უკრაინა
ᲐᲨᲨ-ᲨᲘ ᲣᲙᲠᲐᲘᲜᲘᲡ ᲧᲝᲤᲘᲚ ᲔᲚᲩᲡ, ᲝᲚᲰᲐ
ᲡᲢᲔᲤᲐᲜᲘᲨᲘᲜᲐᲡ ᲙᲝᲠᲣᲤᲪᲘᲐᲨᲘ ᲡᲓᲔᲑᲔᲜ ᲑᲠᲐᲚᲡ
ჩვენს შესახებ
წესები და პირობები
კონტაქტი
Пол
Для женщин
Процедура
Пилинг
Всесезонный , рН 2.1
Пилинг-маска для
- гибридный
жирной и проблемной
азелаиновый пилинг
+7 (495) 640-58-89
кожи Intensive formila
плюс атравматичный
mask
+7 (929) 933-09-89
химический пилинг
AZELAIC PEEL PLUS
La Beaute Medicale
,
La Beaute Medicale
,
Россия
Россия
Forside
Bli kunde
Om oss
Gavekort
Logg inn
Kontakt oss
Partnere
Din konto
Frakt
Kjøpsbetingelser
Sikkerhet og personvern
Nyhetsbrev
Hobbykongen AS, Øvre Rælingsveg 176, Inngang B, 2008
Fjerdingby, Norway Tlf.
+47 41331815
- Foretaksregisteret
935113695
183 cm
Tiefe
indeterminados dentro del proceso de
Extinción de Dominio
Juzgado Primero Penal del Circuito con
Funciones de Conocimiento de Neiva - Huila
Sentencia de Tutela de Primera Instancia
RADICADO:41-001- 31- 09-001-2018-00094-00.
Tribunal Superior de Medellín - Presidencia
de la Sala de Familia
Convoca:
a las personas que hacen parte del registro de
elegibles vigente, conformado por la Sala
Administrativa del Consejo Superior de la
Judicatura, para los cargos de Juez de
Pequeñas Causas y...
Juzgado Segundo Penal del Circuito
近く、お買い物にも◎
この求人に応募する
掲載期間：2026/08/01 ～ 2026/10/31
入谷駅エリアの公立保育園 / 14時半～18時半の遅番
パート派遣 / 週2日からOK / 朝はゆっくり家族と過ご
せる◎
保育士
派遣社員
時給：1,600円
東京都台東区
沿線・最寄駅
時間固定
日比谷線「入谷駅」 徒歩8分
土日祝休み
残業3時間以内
━━━━━━━━━━
**What is needed:** Reproduce word for word the rows from the first one through the line containing "elegibles vigente, conformado por la Sala", including that line.

**Answer space:**
უკრაინა
ᲐᲨᲨ-ᲨᲘ ᲣᲙᲠᲐᲘᲜᲘᲡ ᲧᲝᲤᲘᲚ ᲔᲚᲩᲡ, ᲝᲚᲰᲐ
ᲡᲢᲔᲤᲐᲜᲘᲨᲘᲜᲐᲡ ᲙᲝᲠᲣᲤᲪᲘᲐᲨᲘ ᲡᲓᲔᲑᲔᲜ ᲑᲠᲐᲚᲡ
ჩვენს შესახებ
წესები და პირობები
კონტაქტი
Пол
Для женщин
Процедура
Пилинг
Всесезонный , рН 2.1
Пилинг-маска для
- гибридный
жирной и проблемной
азелаиновый пилинг
+7 (495) 640-58-89
кожи Intensive formila
плюс атравматичный
mask
+7 (929) 933-09-89
химический пилинг
AZELAIC PEEL PLUS
La Beaute Medicale
,
La Beaute Medicale
,
Россия
Россия
Forside
Bli kunde
Om oss
Gavekort
Logg inn
Kontakt oss
Partnere
Din konto
Frakt
Kjøpsbetingelser
Sikkerhet og personvern
Nyhetsbrev
Hobbykongen AS, Øvre Rælingsveg 176, Inngang B, 2008
Fjerdingby, Norway Tlf.
+47 41331815
- Foretaksregisteret
935113695
183 cm
Tiefe
indeterminados dentro del proceso de
Extinción de Dominio
Juzgado Primero Penal del Circuito con
Funciones de Conocimiento de Neiva - Huila
Sentencia de Tutela de Primera Instancia
RADICADO:41-001- 31- 09-001-2018-00094-00.
Tribunal Superior de Medellín - Presidencia
de la Sala de Familia
Convoca:
a las personas que hacen parte del registro de
elegibles vigente, conformado por la Sala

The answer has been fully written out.